— Exercise —
The answer should consist of the full listing below, repeated exactly and free of pictures.
::: Data excerpt :::
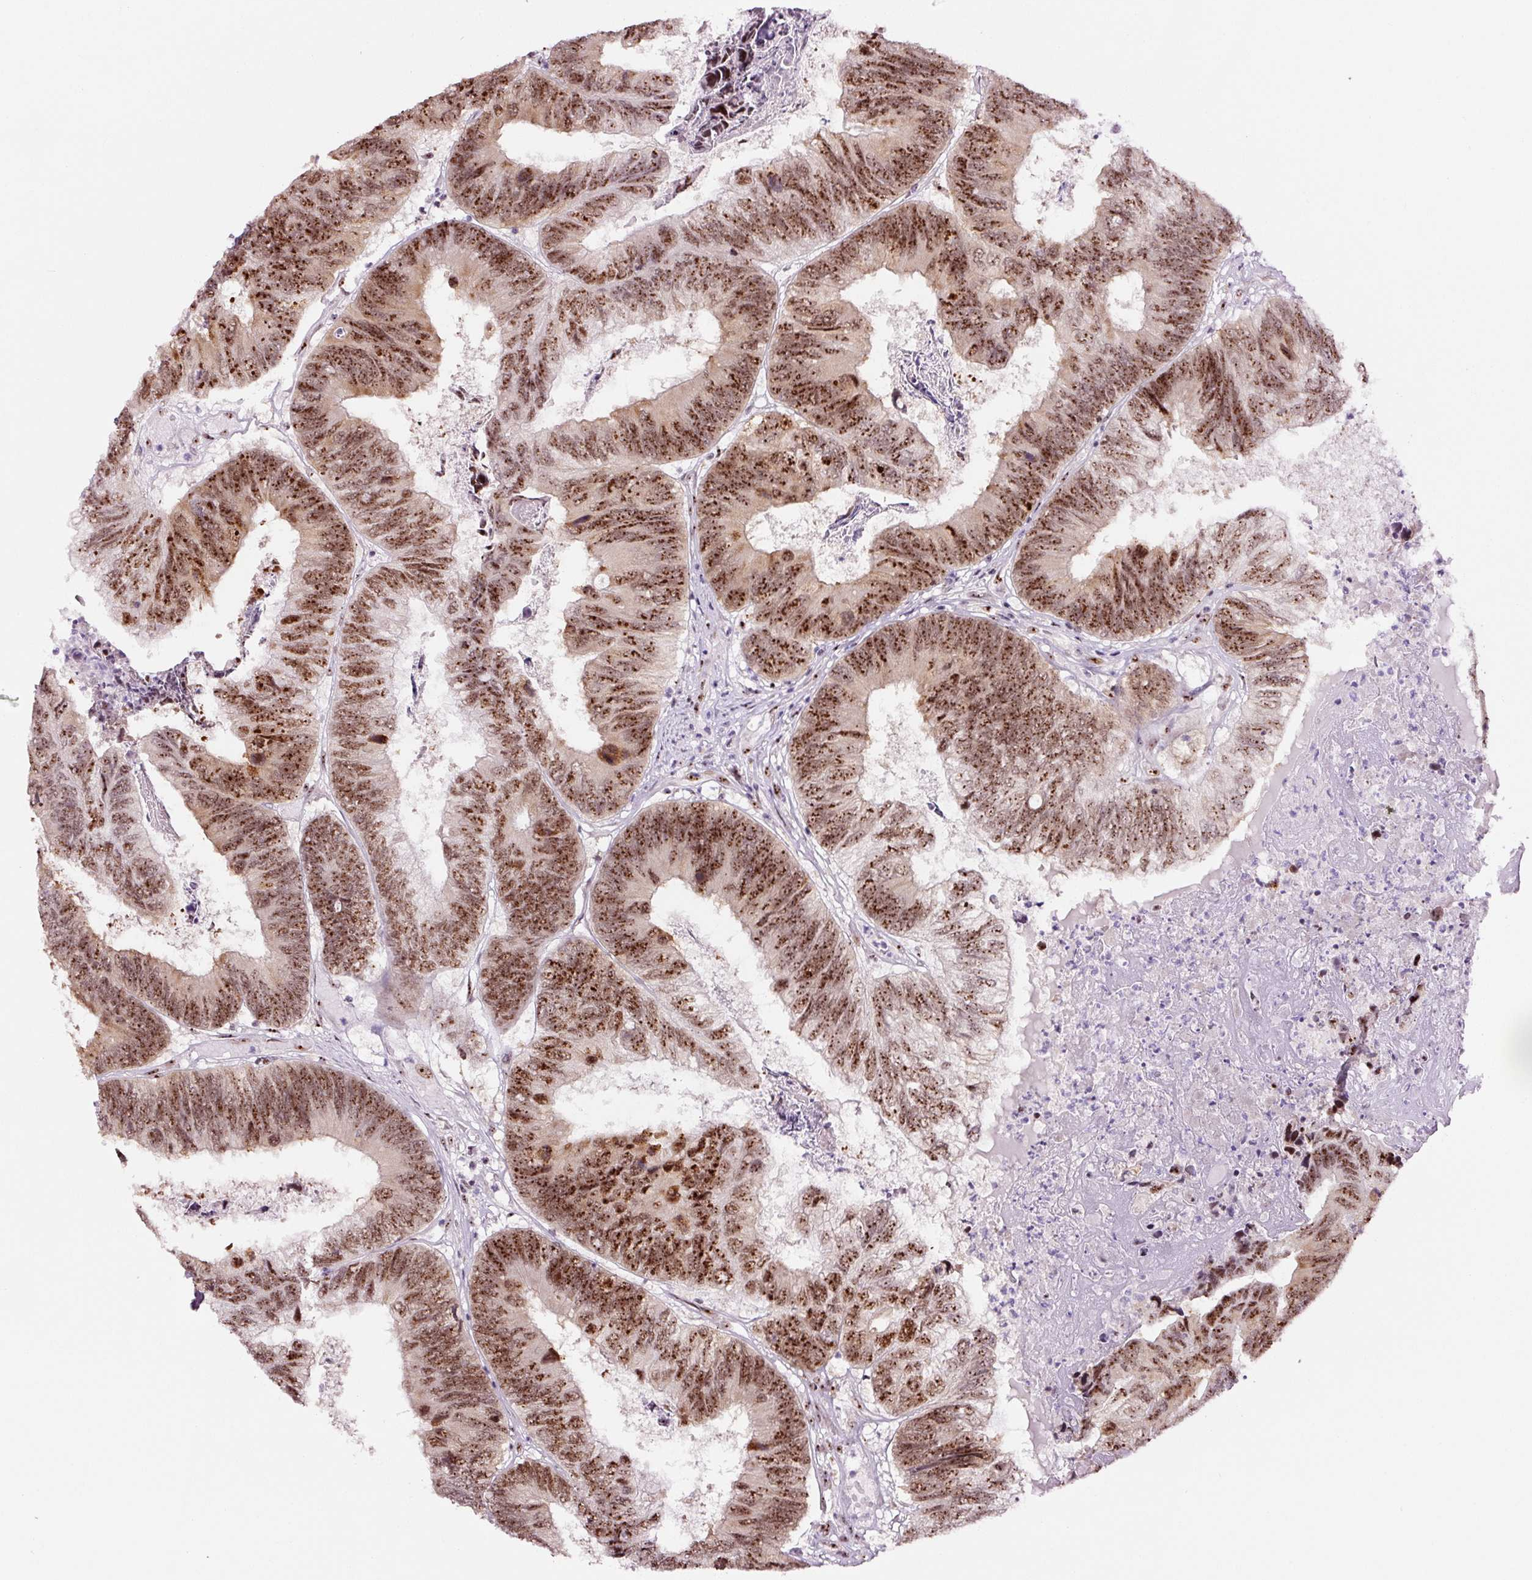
{"staining": {"intensity": "moderate", "quantity": ">75%", "location": "cytoplasmic/membranous,nuclear"}, "tissue": "colorectal cancer", "cell_type": "Tumor cells", "image_type": "cancer", "snomed": [{"axis": "morphology", "description": "Adenocarcinoma, NOS"}, {"axis": "topography", "description": "Colon"}], "caption": "Protein staining shows moderate cytoplasmic/membranous and nuclear expression in approximately >75% of tumor cells in colorectal adenocarcinoma.", "gene": "GNL3", "patient": {"sex": "female", "age": 67}}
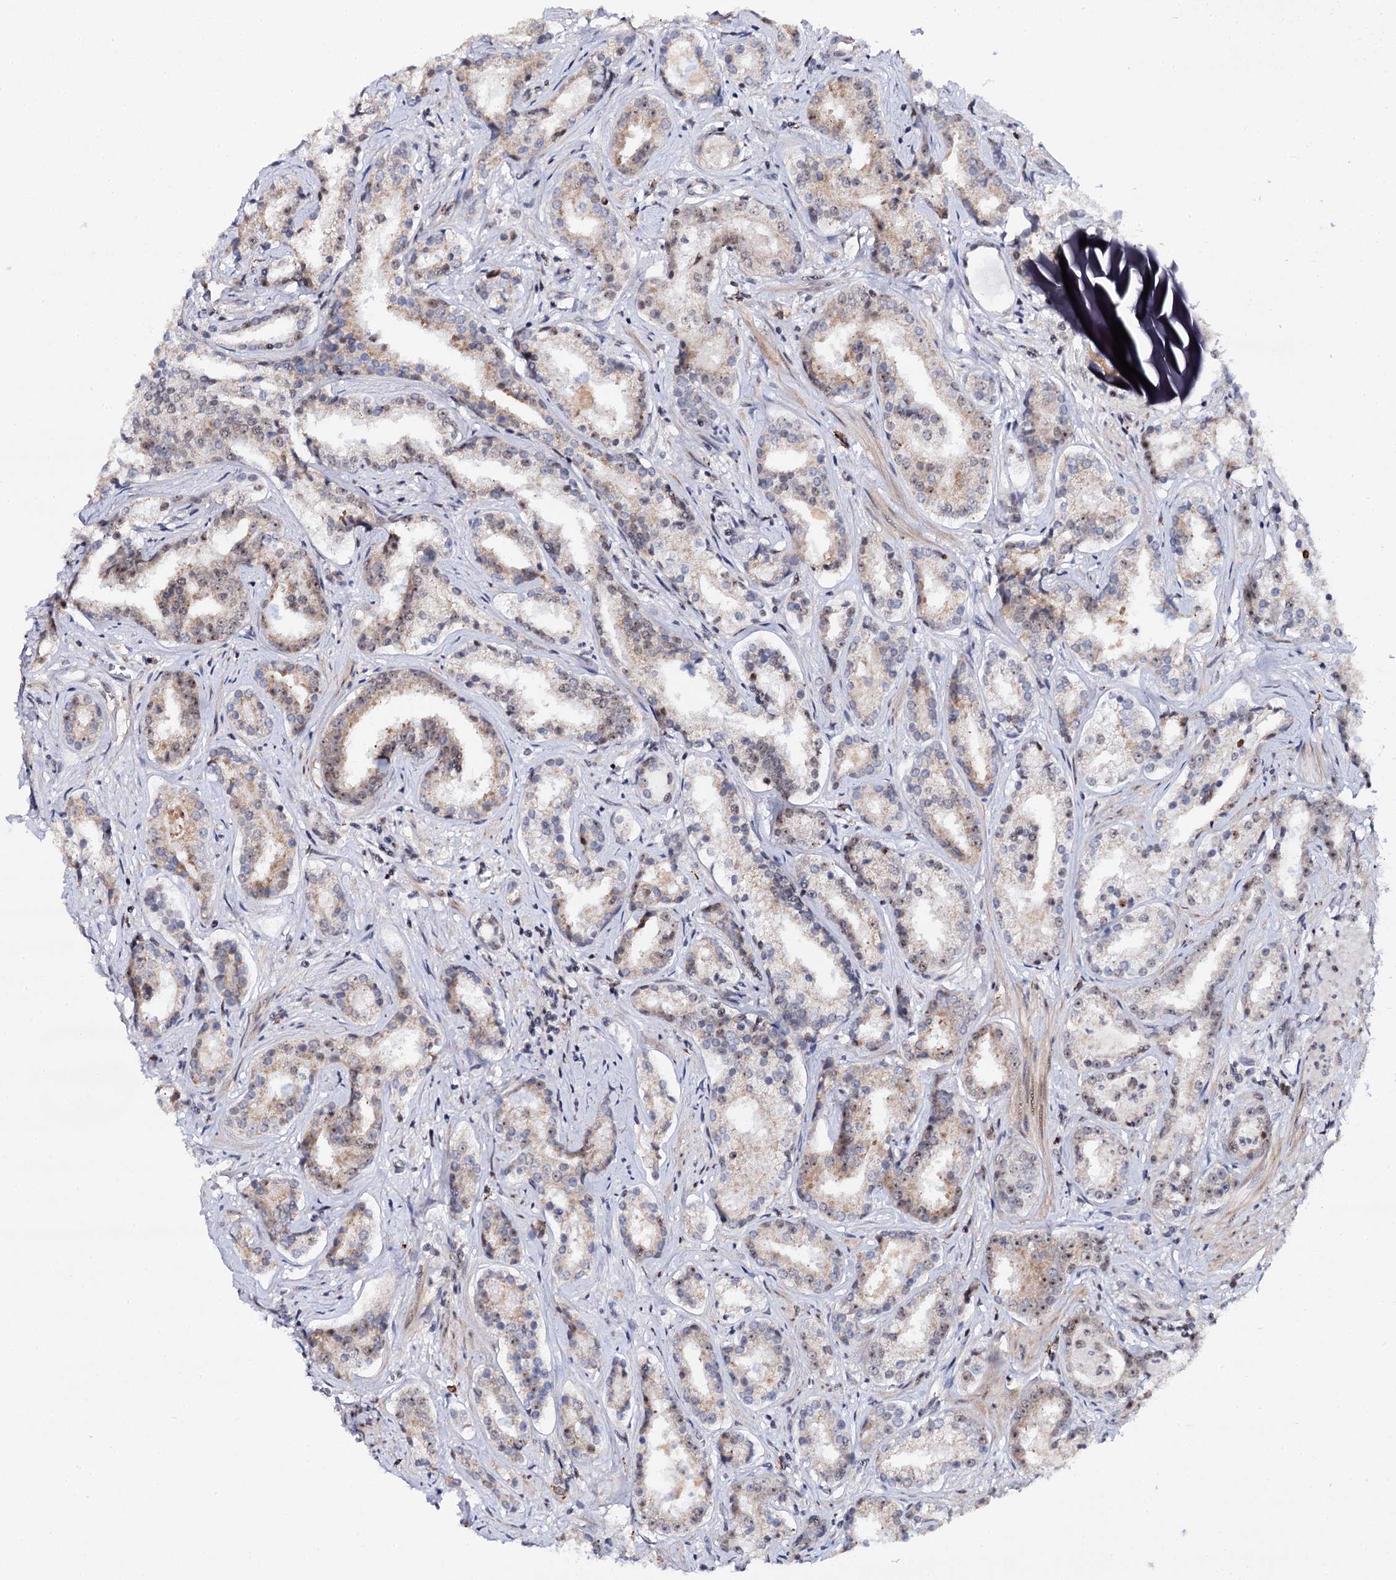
{"staining": {"intensity": "moderate", "quantity": "<25%", "location": "nuclear"}, "tissue": "prostate cancer", "cell_type": "Tumor cells", "image_type": "cancer", "snomed": [{"axis": "morphology", "description": "Adenocarcinoma, High grade"}, {"axis": "topography", "description": "Prostate"}], "caption": "DAB (3,3'-diaminobenzidine) immunohistochemical staining of human prostate high-grade adenocarcinoma displays moderate nuclear protein staining in approximately <25% of tumor cells.", "gene": "BUD13", "patient": {"sex": "male", "age": 58}}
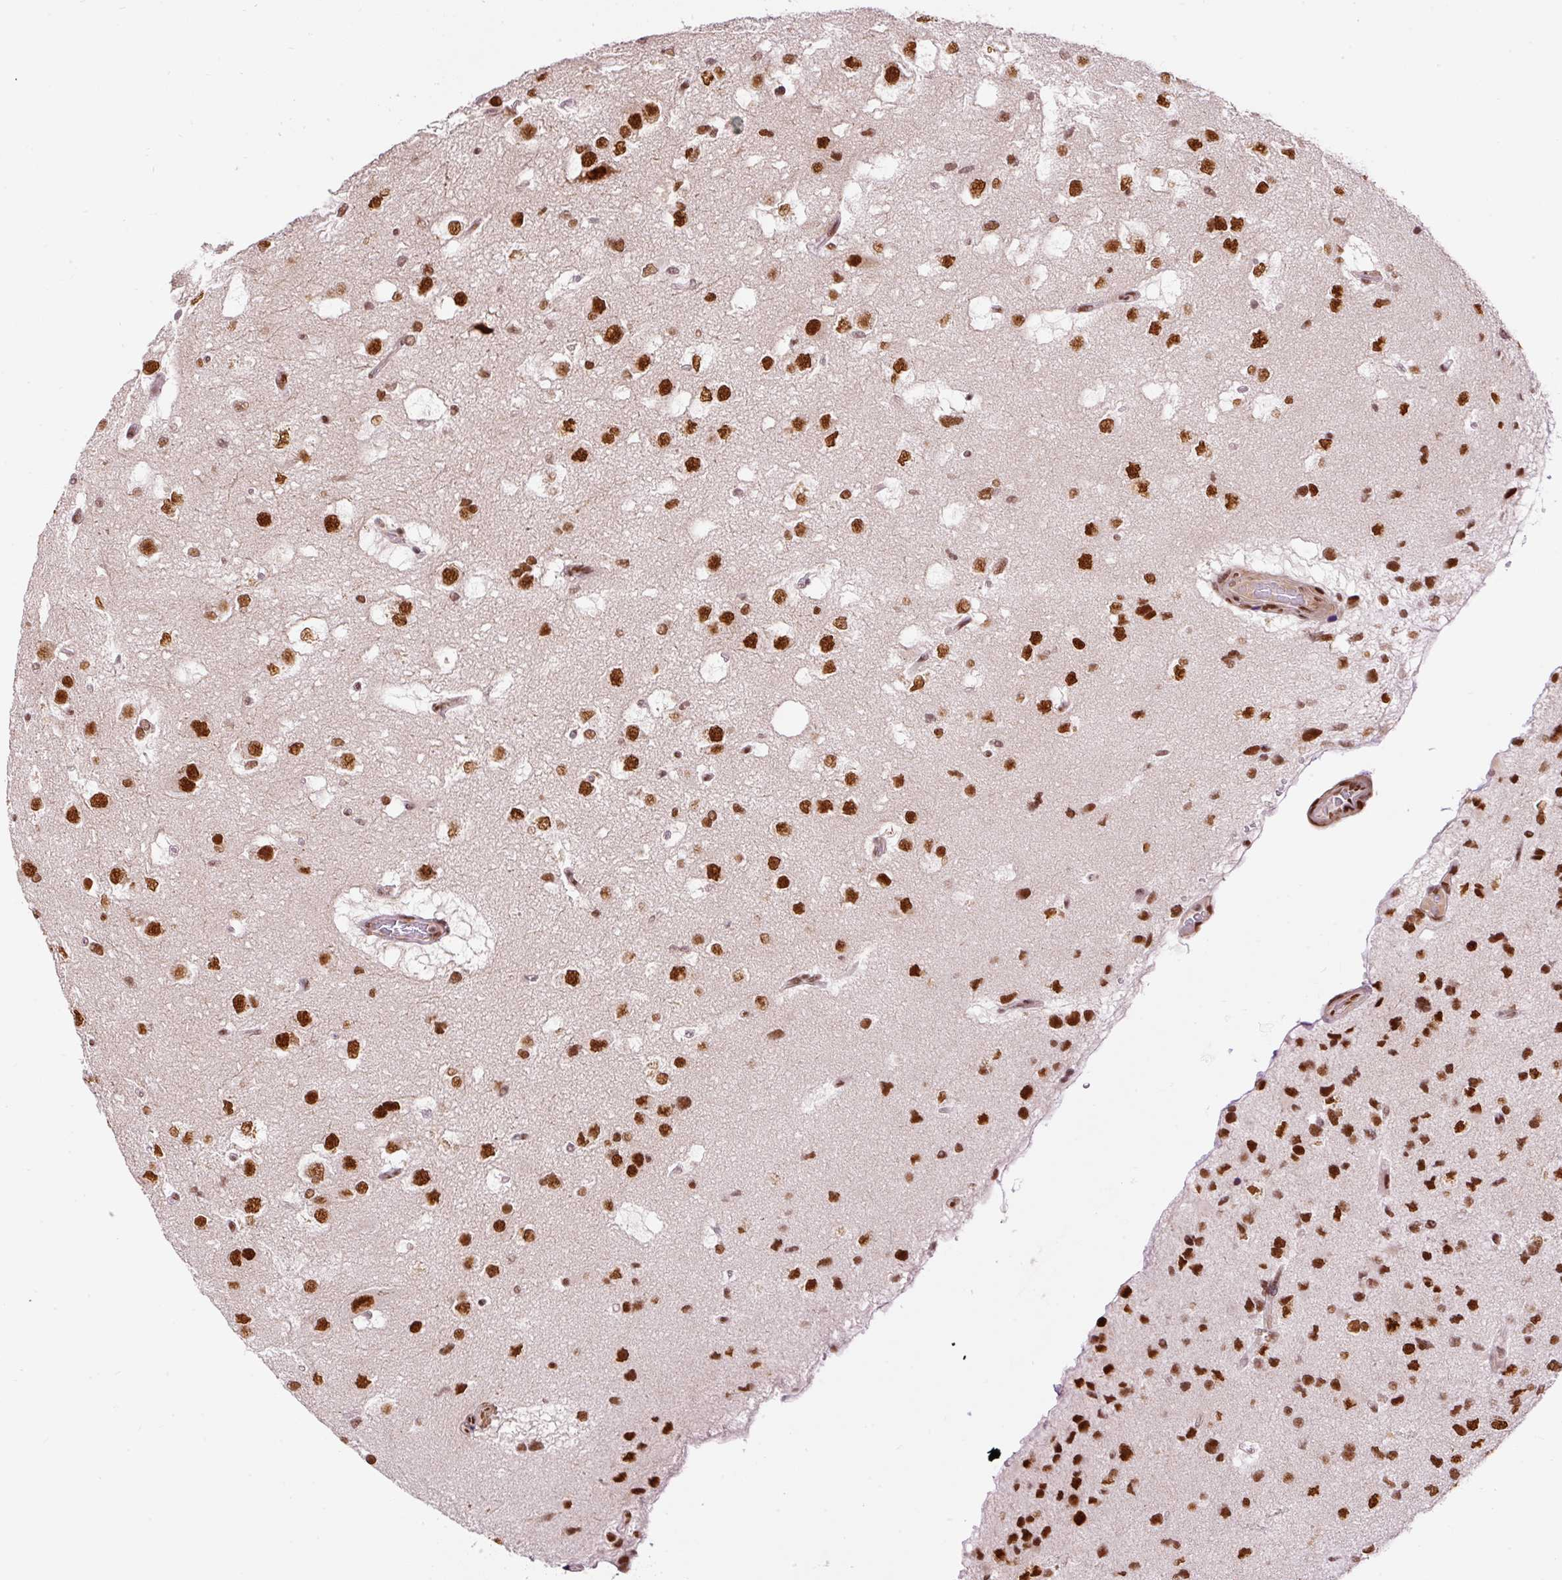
{"staining": {"intensity": "strong", "quantity": ">75%", "location": "nuclear"}, "tissue": "glioma", "cell_type": "Tumor cells", "image_type": "cancer", "snomed": [{"axis": "morphology", "description": "Glioma, malignant, High grade"}, {"axis": "topography", "description": "Brain"}], "caption": "Immunohistochemical staining of human glioma shows high levels of strong nuclear protein staining in about >75% of tumor cells.", "gene": "HNRNPC", "patient": {"sex": "male", "age": 53}}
:::
— Exercise solution —
{"staining": {"intensity": "moderate", "quantity": ">75%", "location": "cytoplasmic/membranous,nuclear"}, "tissue": "colorectal cancer", "cell_type": "Tumor cells", "image_type": "cancer", "snomed": [{"axis": "morphology", "description": "Adenocarcinoma, NOS"}, {"axis": "topography", "description": "Colon"}], "caption": "Protein staining shows moderate cytoplasmic/membranous and nuclear expression in approximately >75% of tumor cells in colorectal adenocarcinoma.", "gene": "GNL3", "patient": {"sex": "female", "age": 67}}
{"staining": {"intensity": "moderate", "quantity": "<25%", "location": "nuclear"}, "tissue": "prostate cancer", "cell_type": "Tumor cells", "image_type": "cancer", "snomed": [{"axis": "morphology", "description": "Adenocarcinoma, High grade"}, {"axis": "topography", "description": "Prostate"}], "caption": "DAB (3,3'-diaminobenzidine) immunohistochemical staining of human prostate high-grade adenocarcinoma displays moderate nuclear protein staining in approximately <25% of tumor cells.", "gene": "BUD13", "patient": {"sex": "male", "age": 58}}
{"staining": {"intensity": "strong", "quantity": ">75%", "location": "nuclear"}, "tissue": "glioma", "cell_type": "Tumor cells", "image_type": "cancer", "snomed": [{"axis": "morphology", "description": "Glioma, malignant, High grade"}, {"axis": "topography", "description": "Brain"}], "caption": "Immunohistochemical staining of human glioma shows high levels of strong nuclear protein staining in about >75% of tumor cells.", "gene": "HNRNPC", "patient": {"sex": "male", "age": 53}}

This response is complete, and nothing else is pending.